2014-03-10

Jake Vanderplas is the Director of Research in the Physical Sciences at the University of Washington’s eScience Institute. He is a maintainer and/or frequent contributor to many open source Python projects, including scikit-learn, scipy, matplotlib, and others.  He occasionally blogs about Python, data visualization, open science, and related topics at Pythonic Perambulations. You may find his (BSD-licensed) code on Github, or follow him on Twitter at @jakevdp.

At the 223rd meeting of the American Astronomical Society in January, there was an excellent standing-room-only session on Astrophysics Code Sharing in which the question of open source licensing came up.  Code licensing is one of those issues that many people never have a reason to think about, but it turns out to be a very important piece of making your code available to others.  The goal of this post is to provide a quick guide to the subject for folks who don’t want to spend too much time researching it, and to offer some concrete advice to make sure your public scientific code is as useful and influential as it can possibly be.

Disclaimer: I have no formal legal training, and this post is not intended as legal advice. For a more thorough treatment of copyright law and licenses as they pertain to code and software, please see the list of references at the end of the article.

What Is a License?

For most people, the mention of a software license conjures up images of the paragraphs of legalese you must (pretend to) read before installing a proprietary software package. But licenses come in a variety of forms: generally, a software license is a legally-binding agreement which governs the use and redistribution of software. Licenses range from proprietary (think Microsoft Windows) to Open Source (think Linux), with many variations and gradations in between. Here we’ll focus primarily on Free and Open Source Software (FOSS) Licenses, as they are generally the most relevant to those who write and share scientific code.

Who Should Think About Licensing?

As we’ll discuss below, everybody who writes code should license it, and this is especially true in science.
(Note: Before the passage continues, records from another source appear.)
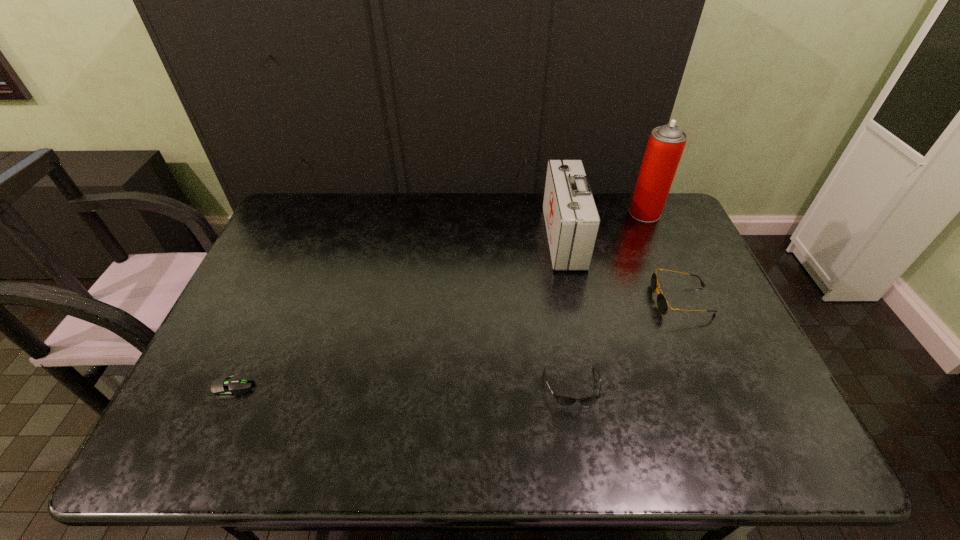
Locate an element on the screen. Image resolution: width=960 pixels, height=540 pixels. free spot between the third farthest object and the shortest object is located at coordinates (458, 343).

Locate an element on the screen. The image size is (960, 540). unoccupied position between the first-aid kit and the shortest object is located at coordinates (398, 312).

This screenshot has height=540, width=960. I want to click on empty space between the aerosol can and the second shortest object, so click(609, 301).

At what (x,y) coordinates should I click in order to perform the action: click on empty space between the shorter sunglasses and the aerosol can. Please return your answer as a coordinate pair (x, y). Looking at the image, I should click on (609, 301).

Where is `free space between the right sunglasses and the leftmost object`? free space between the right sunglasses and the leftmost object is located at coordinates (458, 343).

Locate an element on the screen. The height and width of the screenshot is (540, 960). vacant point located between the computer mouse and the aerosol can is located at coordinates (440, 300).

What are the coordinates of `vacant point located between the nearer sunglasses and the right sunglasses` in the screenshot? It's located at (627, 344).

Where is `object that is the second closest to the shorter sunglasses`? This screenshot has width=960, height=540. object that is the second closest to the shorter sunglasses is located at coordinates (572, 221).

Image resolution: width=960 pixels, height=540 pixels. Identify the location of object that stands as the second closest to the fourth shortest object. (666, 144).

Identify the location of free point that satisfies the following two spatial constraints: 1. on the front-facing side of the second tallest object; 2. on the front-facing side of the fourth tallest object. (595, 388).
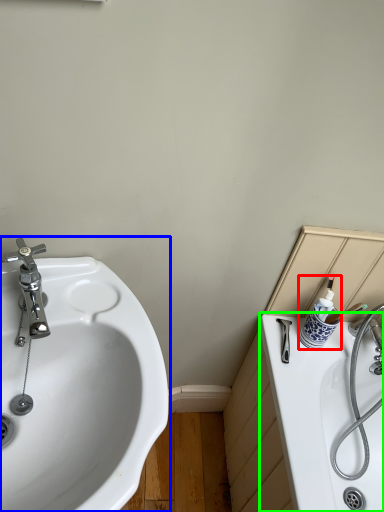
Question: Which is nearer to the toiletry (highlighted by a red box)? sink (highlighted by a blue box) or bath (highlighted by a green box).

Choices:
 (A) sink
 (B) bath

Answer: (B)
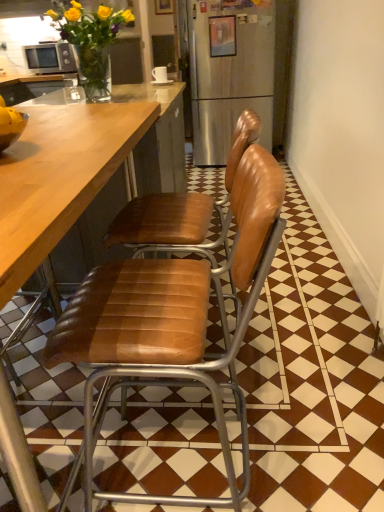
Question: Visually, is brown leather chair at center, the 2th chair from the front, positioned to the left or to the right of matte silver microwave at upper left?

Choices:
 (A) right
 (B) left

Answer: (A)

Question: From their relative heights in the image, would you say brown leather chair at center, the 2th chair from the front, is taller or shorter than matte silver microwave at upper left?

Choices:
 (A) tall
 (B) short

Answer: (A)

Question: Which is farther from the matte silver microwave at upper left?

Choices:
 (A) wooden picture frame at upper center, which is the 1th picture frame from back to front
 (B) metallic silver bowl at left
 (C) translucent glass vase at upper left
 (D) leather at center, which appears as the 1th chair when viewed from the front
 (E) wooden picture frame at upper center, the 1th picture frame in the front-to-back sequence

Answer: (D)

Question: Considering the real-world distances, which object is closest to the leather at center, the second chair positioned from the back?

Choices:
 (A) wooden picture frame at upper center, the 1th picture frame in the right-to-left sequence
 (B) metallic silver bowl at left
 (C) brown leather chair at center, which ranks as the 1th chair in back-to-front order
 (D) translucent glass vase at upper left
 (E) wooden picture frame at upper center, the 1th picture frame viewed from the left

Answer: (C)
Increasingly, researchers in astronomy and related fields spend much of their energy producing scientific code. Because this code is an absolutely vital component of the reproducibility of scientific results, an important part of the scientific process is to make this code available to others. If you have shared or plan to share your scientific code—whether that’s on your own web page, on a blog, within supplemental websites of journals, or on a hosting service like Github or Bitbucket—this article is for you. Generally when scientists make their code public, they do so because they want it to be free to use and as useful as possible for as many people as possible. They want others to not only use it, but also extend it, fix bugs, incorporate it into their own research code, and thereby make it even more useful to more people. This article is written primarily with these scientific researchers in mind.

Summary: Three Pieces of Advice

This post will cover a lot of ground, but if you only take three pieces of information away from the article, let them be these:

Always license your code.  Unlicensed code is closed code, so any open license is better than none (but see #2).

Always use a GPL-compatible license. GPL-compatible licenses ensure broad compatibility for your code, and include GPL, new BSD, MIT, and others (but see #3).

Always use a permissive, BSD-style license. A permissive license such as new BSD or MIT is preferable to a copyleft license such as GPL or LGPL.

This list progresses from widely accepted to increasingly more contentious. I can’t claim my advice is sound for every possible situation. But for scientific researchers sharing their own code, I stand behind the recommendations. Below I’ll do my best to convince you why.

1. Always license your code.

Unlicensed code is closed code, so any open license is better than none (but see section #2 below).

Scientists generally share code that they hope others will use. And many of us operate under the assumption that posting it online effectively makes it available for anybody to use, modify, and incorporate into their projects. Somewhat surprisingly, it turns out that this is not the case in our copyright-driven world. The legalities of copyrights, licenses, etc. are difficult to distill, but a nice summary is given in a 2010 article by Arto Bendican.  It includes some examples of situations where copyright law may be at odds with naive intuition:

…if you stumble across some code with no attached licensing information, copyright laws would have you treat it as ‘all privileges retained’, even if its author in fact was just trying to make it available with no strings attached.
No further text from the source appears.